** Opening Material supplied block **

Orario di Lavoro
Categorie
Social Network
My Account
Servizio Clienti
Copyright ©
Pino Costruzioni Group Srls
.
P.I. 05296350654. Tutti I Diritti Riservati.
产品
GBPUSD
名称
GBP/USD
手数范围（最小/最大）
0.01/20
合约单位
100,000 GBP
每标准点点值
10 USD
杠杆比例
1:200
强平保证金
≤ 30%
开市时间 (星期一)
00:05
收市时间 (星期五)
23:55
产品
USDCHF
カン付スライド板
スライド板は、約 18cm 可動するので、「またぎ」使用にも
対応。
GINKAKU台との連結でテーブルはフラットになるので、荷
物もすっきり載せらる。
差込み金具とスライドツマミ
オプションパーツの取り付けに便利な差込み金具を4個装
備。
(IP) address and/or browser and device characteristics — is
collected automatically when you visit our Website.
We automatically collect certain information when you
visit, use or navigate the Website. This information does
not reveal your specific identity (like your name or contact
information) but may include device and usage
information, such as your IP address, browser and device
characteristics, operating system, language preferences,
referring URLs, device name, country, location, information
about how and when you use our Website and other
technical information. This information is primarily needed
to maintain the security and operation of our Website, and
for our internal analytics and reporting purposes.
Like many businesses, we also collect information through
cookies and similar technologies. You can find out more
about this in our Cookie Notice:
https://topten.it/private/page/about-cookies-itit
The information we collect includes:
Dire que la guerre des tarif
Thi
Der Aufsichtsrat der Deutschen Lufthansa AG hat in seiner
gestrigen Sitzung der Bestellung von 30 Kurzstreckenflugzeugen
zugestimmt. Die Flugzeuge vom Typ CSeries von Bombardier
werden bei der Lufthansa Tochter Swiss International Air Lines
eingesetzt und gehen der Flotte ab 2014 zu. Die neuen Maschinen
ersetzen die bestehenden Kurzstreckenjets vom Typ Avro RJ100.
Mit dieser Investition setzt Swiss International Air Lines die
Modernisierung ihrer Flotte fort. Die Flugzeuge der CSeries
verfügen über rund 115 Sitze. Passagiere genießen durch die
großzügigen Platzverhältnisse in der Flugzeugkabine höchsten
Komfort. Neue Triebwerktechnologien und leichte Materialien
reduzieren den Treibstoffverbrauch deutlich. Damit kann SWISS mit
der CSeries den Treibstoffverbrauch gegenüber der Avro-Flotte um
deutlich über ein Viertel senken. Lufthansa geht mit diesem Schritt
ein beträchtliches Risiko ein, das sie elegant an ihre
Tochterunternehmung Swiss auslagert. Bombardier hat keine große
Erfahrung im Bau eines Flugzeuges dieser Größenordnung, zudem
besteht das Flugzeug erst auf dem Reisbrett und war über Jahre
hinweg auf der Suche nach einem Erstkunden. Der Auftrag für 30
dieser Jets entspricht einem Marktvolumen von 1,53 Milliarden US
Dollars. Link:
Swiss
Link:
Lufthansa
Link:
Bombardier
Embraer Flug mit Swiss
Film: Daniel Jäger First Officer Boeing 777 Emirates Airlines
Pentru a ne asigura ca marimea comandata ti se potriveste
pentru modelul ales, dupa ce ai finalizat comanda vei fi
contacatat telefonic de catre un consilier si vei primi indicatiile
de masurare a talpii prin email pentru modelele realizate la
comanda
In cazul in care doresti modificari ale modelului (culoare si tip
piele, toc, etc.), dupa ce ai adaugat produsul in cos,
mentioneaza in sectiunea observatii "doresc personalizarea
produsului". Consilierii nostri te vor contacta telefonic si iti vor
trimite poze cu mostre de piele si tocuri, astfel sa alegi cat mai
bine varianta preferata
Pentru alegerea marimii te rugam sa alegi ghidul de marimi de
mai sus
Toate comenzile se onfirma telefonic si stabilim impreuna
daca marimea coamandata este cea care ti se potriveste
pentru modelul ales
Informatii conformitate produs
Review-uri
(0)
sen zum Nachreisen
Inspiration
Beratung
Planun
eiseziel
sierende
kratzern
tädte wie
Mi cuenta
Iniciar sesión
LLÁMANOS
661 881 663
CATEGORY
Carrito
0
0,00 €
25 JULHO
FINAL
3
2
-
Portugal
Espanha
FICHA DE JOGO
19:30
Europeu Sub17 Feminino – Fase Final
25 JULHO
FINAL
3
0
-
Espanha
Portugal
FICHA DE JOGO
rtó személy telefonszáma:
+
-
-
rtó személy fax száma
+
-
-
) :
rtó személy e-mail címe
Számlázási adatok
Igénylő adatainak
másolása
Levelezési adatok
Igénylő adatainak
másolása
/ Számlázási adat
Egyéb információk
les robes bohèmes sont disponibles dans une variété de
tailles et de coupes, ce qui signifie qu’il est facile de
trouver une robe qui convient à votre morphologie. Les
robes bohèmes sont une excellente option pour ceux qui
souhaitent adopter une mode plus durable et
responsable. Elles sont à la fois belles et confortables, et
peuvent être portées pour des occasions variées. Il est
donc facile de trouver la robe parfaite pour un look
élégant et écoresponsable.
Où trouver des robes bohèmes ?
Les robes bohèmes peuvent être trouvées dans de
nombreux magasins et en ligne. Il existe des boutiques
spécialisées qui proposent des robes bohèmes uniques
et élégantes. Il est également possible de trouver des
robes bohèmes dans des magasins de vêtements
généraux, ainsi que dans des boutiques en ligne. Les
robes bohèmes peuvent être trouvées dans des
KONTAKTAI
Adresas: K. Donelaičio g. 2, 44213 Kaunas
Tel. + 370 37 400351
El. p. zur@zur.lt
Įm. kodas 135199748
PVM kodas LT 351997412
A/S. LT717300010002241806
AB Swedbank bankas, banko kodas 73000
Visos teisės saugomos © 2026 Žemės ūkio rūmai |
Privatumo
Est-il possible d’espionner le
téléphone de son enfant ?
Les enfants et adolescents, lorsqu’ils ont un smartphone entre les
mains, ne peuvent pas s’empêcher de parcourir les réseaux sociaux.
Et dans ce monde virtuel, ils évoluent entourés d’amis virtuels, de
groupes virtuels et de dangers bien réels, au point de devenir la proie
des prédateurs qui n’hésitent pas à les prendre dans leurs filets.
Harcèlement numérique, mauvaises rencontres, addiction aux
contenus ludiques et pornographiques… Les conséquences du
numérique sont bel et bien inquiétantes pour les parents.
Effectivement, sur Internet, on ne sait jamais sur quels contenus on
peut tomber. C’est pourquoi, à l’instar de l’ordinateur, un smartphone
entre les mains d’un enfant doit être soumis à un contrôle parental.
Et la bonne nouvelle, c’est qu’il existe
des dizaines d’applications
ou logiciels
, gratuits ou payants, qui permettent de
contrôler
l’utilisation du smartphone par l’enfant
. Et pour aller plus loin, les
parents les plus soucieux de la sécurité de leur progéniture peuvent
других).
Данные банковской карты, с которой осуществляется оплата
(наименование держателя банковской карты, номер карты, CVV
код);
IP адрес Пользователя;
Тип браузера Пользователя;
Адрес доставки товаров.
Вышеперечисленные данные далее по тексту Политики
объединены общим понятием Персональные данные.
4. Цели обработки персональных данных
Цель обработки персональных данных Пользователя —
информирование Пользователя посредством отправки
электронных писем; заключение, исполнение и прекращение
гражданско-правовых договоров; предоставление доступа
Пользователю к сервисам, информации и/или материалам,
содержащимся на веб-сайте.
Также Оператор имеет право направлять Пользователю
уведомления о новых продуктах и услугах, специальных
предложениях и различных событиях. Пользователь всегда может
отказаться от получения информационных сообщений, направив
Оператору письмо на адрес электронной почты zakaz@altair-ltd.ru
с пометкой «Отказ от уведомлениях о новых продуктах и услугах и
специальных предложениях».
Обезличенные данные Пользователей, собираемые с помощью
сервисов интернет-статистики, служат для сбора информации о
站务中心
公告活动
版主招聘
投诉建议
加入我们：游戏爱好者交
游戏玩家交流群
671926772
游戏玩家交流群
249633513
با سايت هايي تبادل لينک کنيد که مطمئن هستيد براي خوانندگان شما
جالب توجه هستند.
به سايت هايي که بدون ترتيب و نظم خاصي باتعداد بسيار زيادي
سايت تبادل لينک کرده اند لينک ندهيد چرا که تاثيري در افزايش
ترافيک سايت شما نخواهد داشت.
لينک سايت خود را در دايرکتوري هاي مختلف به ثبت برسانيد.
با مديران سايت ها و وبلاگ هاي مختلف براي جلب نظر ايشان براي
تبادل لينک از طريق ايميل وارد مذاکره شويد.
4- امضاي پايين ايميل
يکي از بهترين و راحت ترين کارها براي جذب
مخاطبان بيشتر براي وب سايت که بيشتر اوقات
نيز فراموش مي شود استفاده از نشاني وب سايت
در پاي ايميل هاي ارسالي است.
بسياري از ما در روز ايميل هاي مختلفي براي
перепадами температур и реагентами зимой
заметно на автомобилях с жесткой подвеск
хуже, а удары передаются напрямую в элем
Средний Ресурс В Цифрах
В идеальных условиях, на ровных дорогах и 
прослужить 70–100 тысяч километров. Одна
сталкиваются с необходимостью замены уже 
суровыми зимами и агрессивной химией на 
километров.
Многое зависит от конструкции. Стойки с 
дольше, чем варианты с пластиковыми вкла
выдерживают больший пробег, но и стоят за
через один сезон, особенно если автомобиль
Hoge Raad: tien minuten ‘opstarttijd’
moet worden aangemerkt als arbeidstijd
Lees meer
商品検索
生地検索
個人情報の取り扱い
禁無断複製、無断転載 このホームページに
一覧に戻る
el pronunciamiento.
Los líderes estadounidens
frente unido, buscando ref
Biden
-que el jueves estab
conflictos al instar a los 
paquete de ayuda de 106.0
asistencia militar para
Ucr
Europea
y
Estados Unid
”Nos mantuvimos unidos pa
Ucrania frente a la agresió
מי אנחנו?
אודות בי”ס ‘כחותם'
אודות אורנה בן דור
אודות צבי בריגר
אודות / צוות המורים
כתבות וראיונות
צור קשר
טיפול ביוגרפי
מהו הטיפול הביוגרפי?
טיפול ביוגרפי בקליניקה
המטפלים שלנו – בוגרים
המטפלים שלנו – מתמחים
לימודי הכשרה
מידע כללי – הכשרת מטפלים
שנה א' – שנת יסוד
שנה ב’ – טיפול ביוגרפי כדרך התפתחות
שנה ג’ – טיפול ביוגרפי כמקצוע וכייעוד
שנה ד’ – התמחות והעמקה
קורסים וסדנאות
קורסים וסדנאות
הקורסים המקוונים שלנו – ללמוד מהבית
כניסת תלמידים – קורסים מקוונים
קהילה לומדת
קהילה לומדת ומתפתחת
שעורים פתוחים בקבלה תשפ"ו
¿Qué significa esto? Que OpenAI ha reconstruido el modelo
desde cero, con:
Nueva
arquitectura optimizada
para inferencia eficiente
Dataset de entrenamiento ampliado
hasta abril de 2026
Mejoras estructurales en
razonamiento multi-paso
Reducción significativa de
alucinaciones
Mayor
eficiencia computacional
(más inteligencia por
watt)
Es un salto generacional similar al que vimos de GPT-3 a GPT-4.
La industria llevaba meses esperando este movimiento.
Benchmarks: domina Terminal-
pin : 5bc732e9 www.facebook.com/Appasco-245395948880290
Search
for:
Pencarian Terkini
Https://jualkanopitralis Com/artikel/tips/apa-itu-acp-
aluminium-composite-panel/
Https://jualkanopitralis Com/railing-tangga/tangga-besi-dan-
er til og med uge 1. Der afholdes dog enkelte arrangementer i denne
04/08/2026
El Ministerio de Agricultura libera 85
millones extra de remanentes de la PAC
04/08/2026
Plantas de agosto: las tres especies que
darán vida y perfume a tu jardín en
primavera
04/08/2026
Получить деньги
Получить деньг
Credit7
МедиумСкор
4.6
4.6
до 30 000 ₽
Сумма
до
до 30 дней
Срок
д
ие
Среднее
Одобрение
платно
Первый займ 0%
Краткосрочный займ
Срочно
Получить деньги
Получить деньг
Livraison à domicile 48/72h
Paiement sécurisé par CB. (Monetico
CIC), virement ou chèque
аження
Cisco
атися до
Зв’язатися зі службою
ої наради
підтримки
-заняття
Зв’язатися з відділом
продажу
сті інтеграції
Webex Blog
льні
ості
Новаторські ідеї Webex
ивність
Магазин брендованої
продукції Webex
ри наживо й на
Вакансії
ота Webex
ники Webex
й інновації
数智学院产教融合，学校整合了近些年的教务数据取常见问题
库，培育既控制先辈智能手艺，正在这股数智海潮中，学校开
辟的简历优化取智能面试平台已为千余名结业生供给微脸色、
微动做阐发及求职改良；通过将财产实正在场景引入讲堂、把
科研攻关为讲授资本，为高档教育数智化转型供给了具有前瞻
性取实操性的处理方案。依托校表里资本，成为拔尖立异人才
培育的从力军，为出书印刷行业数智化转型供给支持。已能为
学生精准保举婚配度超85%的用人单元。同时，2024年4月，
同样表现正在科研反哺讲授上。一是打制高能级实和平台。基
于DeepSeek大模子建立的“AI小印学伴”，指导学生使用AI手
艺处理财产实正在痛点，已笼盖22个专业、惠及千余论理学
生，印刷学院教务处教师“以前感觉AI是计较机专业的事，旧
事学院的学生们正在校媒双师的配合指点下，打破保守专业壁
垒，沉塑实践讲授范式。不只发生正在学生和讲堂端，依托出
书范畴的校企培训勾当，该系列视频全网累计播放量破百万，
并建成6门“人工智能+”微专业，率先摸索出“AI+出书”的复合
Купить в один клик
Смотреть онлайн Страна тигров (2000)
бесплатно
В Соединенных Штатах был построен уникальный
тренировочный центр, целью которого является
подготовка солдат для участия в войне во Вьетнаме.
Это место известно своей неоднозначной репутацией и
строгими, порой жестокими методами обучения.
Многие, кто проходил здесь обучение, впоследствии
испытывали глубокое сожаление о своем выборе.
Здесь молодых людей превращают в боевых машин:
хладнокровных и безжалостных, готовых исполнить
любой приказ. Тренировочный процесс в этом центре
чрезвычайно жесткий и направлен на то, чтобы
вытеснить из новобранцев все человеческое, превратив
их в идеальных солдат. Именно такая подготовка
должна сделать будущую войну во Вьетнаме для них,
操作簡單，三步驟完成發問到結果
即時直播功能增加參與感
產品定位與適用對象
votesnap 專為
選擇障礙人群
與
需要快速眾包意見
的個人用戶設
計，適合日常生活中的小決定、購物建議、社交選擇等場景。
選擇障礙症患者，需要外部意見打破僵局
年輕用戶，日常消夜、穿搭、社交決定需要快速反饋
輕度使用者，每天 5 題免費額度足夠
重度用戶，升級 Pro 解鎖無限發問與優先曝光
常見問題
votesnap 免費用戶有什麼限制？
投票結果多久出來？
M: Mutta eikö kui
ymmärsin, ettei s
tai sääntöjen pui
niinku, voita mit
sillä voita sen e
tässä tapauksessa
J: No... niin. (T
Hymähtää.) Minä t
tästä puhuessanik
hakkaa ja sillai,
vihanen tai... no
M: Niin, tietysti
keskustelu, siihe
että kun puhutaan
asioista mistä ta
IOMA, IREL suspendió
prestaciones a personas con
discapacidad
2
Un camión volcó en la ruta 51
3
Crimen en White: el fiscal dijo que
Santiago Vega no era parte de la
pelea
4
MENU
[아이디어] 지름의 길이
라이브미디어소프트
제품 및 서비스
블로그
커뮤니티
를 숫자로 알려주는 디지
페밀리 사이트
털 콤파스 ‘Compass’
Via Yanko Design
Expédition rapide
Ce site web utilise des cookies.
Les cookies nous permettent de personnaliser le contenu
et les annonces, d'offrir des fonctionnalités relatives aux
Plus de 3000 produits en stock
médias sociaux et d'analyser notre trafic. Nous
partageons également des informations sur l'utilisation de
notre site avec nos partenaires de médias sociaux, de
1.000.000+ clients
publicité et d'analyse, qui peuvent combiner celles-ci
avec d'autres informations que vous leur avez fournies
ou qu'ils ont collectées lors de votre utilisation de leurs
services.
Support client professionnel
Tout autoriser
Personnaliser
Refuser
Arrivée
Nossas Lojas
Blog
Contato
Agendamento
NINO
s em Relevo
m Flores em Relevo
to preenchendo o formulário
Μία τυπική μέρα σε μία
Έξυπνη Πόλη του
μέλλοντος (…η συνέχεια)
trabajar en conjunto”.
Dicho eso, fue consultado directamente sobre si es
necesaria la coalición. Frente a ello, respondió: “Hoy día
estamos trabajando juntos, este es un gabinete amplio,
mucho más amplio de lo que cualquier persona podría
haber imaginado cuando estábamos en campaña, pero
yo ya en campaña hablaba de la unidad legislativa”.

** Closing Material supplied block **

§ **Task directions**
Reproduce precisely, and with no line left out, each line from the top of the entries through the line that carries "Der Aufsichtsrat der".

§ **Response box**
Orario di Lavoro
Categorie
Social Network
My Account
Servizio Clienti
Copyright ©
Pino Costruzioni Group Srls
.
P.I. 05296350654. Tutti I Diritti Riservati.
产品
GBPUSD
名称
GBP/USD
手数范围（最小/最大）
0.01/20
合约单位
100,000 GBP
每标准点点值
10 USD
杠杆比例
1:200
强平保证金
≤ 30%
开市时间 (星期一)
00:05
收市时间 (星期五)
23:55
产品
USDCHF
カン付スライド板
スライド板は、約 18cm 可動するので、「またぎ」使用にも
対応。
GINKAKU台との連結でテーブルはフラットになるので、荷
物もすっきり載せらる。
差込み金具とスライドツマミ
オプションパーツの取り付けに便利な差込み金具を4個装
備。
(IP) address and/or browser and device characteristics — is
collected automatically when you visit our Website.
We automatically collect certain information when you
visit, use or navigate the Website. This information does
not reveal your specific identity (like your name or contact
information) but may include device and usage
information, such as your IP address, browser and device
characteristics, operating system, language preferences,
referring URLs, device name, country, location, information
about how and when you use our Website and other
technical information. This information is primarily needed
to maintain the security and operation of our Website, and
for our internal analytics and reporting purposes.
Like many businesses, we also collect information through
cookies and similar technologies. You can find out more
about this in our Cookie Notice:
https://topten.it/private/page/about-cookies-itit
The information we collect includes:
Dire que la guerre des tarif
Thi
Der Aufsichtsrat der Deutschen Lufthansa AG hat in seiner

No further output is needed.